── TEKS HASIL EKSTRAKSI

A. Agama
Sebagaimana dikemukakan oleh
Thomas F. Odea, dari sudut teori fungsional agama didefinisikan sebagai:
pendayagunaan sarana non-empiris atau supra-empiris untuk maksud- maksud non
empiris atau supra-empiris( Odea. 1996: 13 ). Sedangkan ditinjau dari ajarannya
seperti ditakrifkan oleh Prof. Whitehead adalah: suatu sistem kebenaran umum
yang mempunyai akibat merobah perangai manusia jika segalanya itu dipegang
teguh dan dilaksanakan dengan gembira(Iqbal, 1966: 32).
Teori
fungsional memandang sumbangan agama terhadap masyarakat dan kebudayaan
berdasarkan pada karakteristik pentingnya, yakni transendensi pengalaman
sehari-harinya dalam lingkungan alam. Mengapa manusia membutuhkan “sesuatu yang
mentransendensikan pengalaman” atau dalam istilah Talcott Parsons, “referensi
transendental”’sesuatu yang berada diluar dunia empiris ? Mengapa masyarakat
harus membutuhkan berbagai kebutuhan praktek serta lembaga yang menyatukan dan
melestarikan mereka ? Teori fungsional memandang kebutuhan demikian itu sebagai
hasil dari tiga karakteristik dasar eksistensi manusia. Pertama, manusia
hidup dalam kondisi ketidakpastian, hal yang sangat penting bagi keamanan dan
kesejahteraan manusia berada di luar jangkauannya. Dengan kata lain eksistensi
manusia, ditandai oleh ketidakpastian. Kedua, kesanggupan manusia untuk
mengendalikan dan untuk mempengaruhi kondisi hidupnya, walaupun kesanggupan
tersebut kian meningkat, pada dasarnya terbatas. Pada titik dasar tertentu,
kondisi manusia dalam kaitan konflik antara keinginan dengan lingkungan
ditandai oleh ketidakberdayaan. Ketiga, manusia harus hidup
bermasyarakat, dan suatu masyarakat merupakan suatu alokasi yang teratur dari
berbagai fungsi, fasilitas, dan ganjaran. Di sini tercakup pembagian kerja dan
produk. Ia membutuhkan kondisi imperatif, yakni suatu tingkat superordinasi dan
sub-ordinasi dalam hubungan manusia. Kemudian masyarakat berada ditengah-tengah
kondisi kelangkaan, yang merupakan ciri khas pokok ketiga dari eksistensi
manusia. Kebutuhan akan suatu tatanan dalam kelangkaan yang menyebabkan
perbedaan distribusi barang dan nilai, dan dengan demikian menimbulkan
deprivasi relatif. Jadi seorang fungsional memandang agama sebagai pembantu
manusia untuk menyesuaikan diri dengan ketiga fakta ini, ketidakpastian,
ketidakberdayaan, dan kelangkaan (dan dengan demikian harus pula menyesuaikan
diri dengan frustasi dan deprivasi). Menurut teori fungsional, inilah
karakteristik esensial kondisi manusia, karena itu sampai tingkat tertentu
tetap ada disemua masyarakat. Agama dalam artian ini dipandang sebagai
“mekanisme” penyesuaian yang paling dasar terhadap unsur-unsur yang
mengecewakan dan menjatuhkan.

────
── MATERI YANG DISEDIAKAN

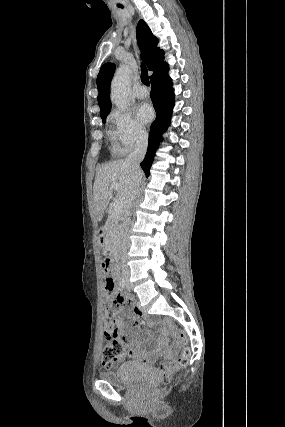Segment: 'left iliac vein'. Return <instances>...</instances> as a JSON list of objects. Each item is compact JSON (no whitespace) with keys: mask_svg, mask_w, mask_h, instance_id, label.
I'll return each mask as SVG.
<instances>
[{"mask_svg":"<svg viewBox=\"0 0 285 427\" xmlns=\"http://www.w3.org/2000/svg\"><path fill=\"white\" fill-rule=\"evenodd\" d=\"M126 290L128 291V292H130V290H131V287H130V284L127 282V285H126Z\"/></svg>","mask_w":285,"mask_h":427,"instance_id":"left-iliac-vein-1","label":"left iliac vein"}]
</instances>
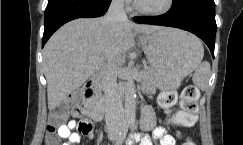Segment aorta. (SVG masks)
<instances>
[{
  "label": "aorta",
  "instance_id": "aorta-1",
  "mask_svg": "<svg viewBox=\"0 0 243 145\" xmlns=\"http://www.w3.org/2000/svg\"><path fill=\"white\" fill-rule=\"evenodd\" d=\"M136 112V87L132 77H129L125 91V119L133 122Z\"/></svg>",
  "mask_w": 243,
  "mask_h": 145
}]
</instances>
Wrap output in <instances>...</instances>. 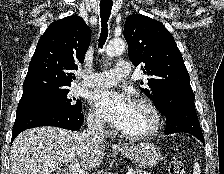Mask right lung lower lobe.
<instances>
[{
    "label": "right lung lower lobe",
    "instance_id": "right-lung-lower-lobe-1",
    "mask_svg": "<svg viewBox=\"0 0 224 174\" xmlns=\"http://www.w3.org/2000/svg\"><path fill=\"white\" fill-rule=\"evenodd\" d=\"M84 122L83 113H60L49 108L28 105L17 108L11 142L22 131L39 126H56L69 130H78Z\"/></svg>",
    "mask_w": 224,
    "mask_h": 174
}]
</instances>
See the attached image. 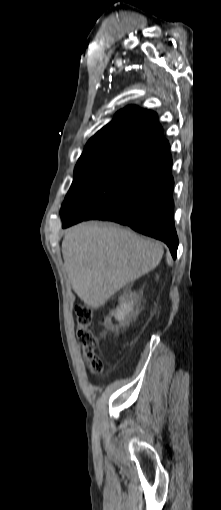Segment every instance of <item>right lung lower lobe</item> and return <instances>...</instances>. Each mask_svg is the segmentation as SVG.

────
── MATERI YANG DISEDIAKAN

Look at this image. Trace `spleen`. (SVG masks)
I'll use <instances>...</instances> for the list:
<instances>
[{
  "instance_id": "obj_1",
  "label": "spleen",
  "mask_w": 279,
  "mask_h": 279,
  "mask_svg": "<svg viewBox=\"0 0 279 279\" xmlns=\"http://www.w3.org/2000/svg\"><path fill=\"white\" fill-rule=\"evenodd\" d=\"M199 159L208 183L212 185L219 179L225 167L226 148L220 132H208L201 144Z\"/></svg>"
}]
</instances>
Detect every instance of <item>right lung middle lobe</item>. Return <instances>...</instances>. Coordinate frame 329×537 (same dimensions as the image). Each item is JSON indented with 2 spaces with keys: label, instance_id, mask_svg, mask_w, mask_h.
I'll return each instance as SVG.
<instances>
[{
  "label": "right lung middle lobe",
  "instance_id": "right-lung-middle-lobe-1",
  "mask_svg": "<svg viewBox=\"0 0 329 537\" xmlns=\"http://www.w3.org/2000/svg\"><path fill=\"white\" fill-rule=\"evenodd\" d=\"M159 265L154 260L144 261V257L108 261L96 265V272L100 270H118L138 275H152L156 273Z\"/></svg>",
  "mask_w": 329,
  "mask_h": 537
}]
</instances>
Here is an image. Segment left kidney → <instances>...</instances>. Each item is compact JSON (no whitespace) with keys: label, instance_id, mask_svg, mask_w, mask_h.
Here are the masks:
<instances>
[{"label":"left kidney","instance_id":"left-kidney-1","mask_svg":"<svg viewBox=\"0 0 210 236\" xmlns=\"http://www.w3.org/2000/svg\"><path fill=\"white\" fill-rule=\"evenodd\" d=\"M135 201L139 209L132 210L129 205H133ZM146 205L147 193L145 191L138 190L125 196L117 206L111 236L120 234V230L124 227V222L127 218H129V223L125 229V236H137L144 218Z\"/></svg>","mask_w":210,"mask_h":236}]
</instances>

────
── MATERI YANG DISEDIAKAN

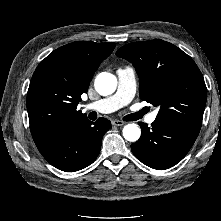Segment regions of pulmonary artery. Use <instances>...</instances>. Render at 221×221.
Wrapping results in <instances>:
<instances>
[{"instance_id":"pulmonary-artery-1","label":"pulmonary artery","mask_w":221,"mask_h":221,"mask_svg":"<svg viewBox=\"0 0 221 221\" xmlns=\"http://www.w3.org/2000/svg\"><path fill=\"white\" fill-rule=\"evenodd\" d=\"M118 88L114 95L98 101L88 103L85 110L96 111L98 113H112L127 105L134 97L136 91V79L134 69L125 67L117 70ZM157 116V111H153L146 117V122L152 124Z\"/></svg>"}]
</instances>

────

TUGAS YANG DIKERJAKAN:
1. Ringkas paragraf dalam teks tentang agama yang diawali "Teori fungsional memandang sumbangan agama" menjadi daftar butir yang memuat fakta-fakta pokoknya.
2. Teruskan teks tentang agama, dimulai tepat setelah kalimat terakhirnya.
Materi itu sama sekali tidak berperan di sini.

KUMPULAN JAWABAN:
1.
- Teori fungsional menilai sumbangan agama bagi masyarakat dan kebudayaan dari ciri pentingnya, yaitu transendensi pengalaman sehari-hari dalam lingkungan alam.
- Kebutuhan manusia akan "referensi transendental" (istilah Talcott Parsons) dipandang sebagai hasil tiga karakteristik dasar eksistensi manusia:
  - Ketidakpastian: hal yang sangat penting bagi keamanan dan kesejahteraan manusia berada di luar jangkauannya.
  - Ketidakberdayaan: kesanggupan manusia mengendalikan dan memengaruhi kondisi hidupnya, meski kian meningkat, pada dasarnya terbatas.
  - Kelangkaan: masyarakat merupakan alokasi teratur atas berbagai fungsi, fasilitas, dan ganjaran. Tatanan dalam kelangkaan menyebabkan perbedaan distribusi barang dan nilai sehingga menimbulkan deprivasi relatif.
- Agama dipandang membantu manusia menyesuaikan diri dengan ketiga fakta itu, dan dengan demikian juga dengan frustasi dan deprivasi.
- Ketiga ciri itu esensial bagi kondisi manusia dan sampai tingkat tertentu ada di semua masyarakat. Karena itu agama dianggap sebagai "mekanisme" penyesuaian paling dasar terhadap unsur-unsur yang mengecewakan dan menjatuhkan.

2.
Anggapan
agama sebagai salah satu unsur inti dalam kebudayaan akan memberikan arti
penting bagi manusia. Seperti halnya kebudayaan, agamapun dapat digambarkan
sebagai suatu “rancangan dramatis”, yang berfungsi “untuk mendapatkan kembali
sense of flux atau gerak yang sinambung dengan cara menanamkan pesan dan proses
serrentak dengan penampilan tujuan, maksud dan historis. Agama sebagai mana
kebudayaan, merupakan tranformasi simbolis pengalaman. Seperti halnya
kebudayaan agama juga merupakan sistem pertahanan, dalam arti sebagai
seperangkat kepercayaan dan sikap yang akan melindungi kita melawan kesangsian,
kebimbangan dan agresi. Agama juga merupakan suatu sistem pengarahan(directive
system) yang tersusun dari unsur-unsur normatif yang membentuk jawaban kita
pada berbagai tingkat pemikiran, perasaan, dan perbuatan. Yang terakhir agama
juga mencakup simbol ekonomi, ia menyangkut pengalokasian nilai-nilai simbolis
dalam bobot yang berbeda-beda(Nelson dalam Odea, 1996: 216, 217).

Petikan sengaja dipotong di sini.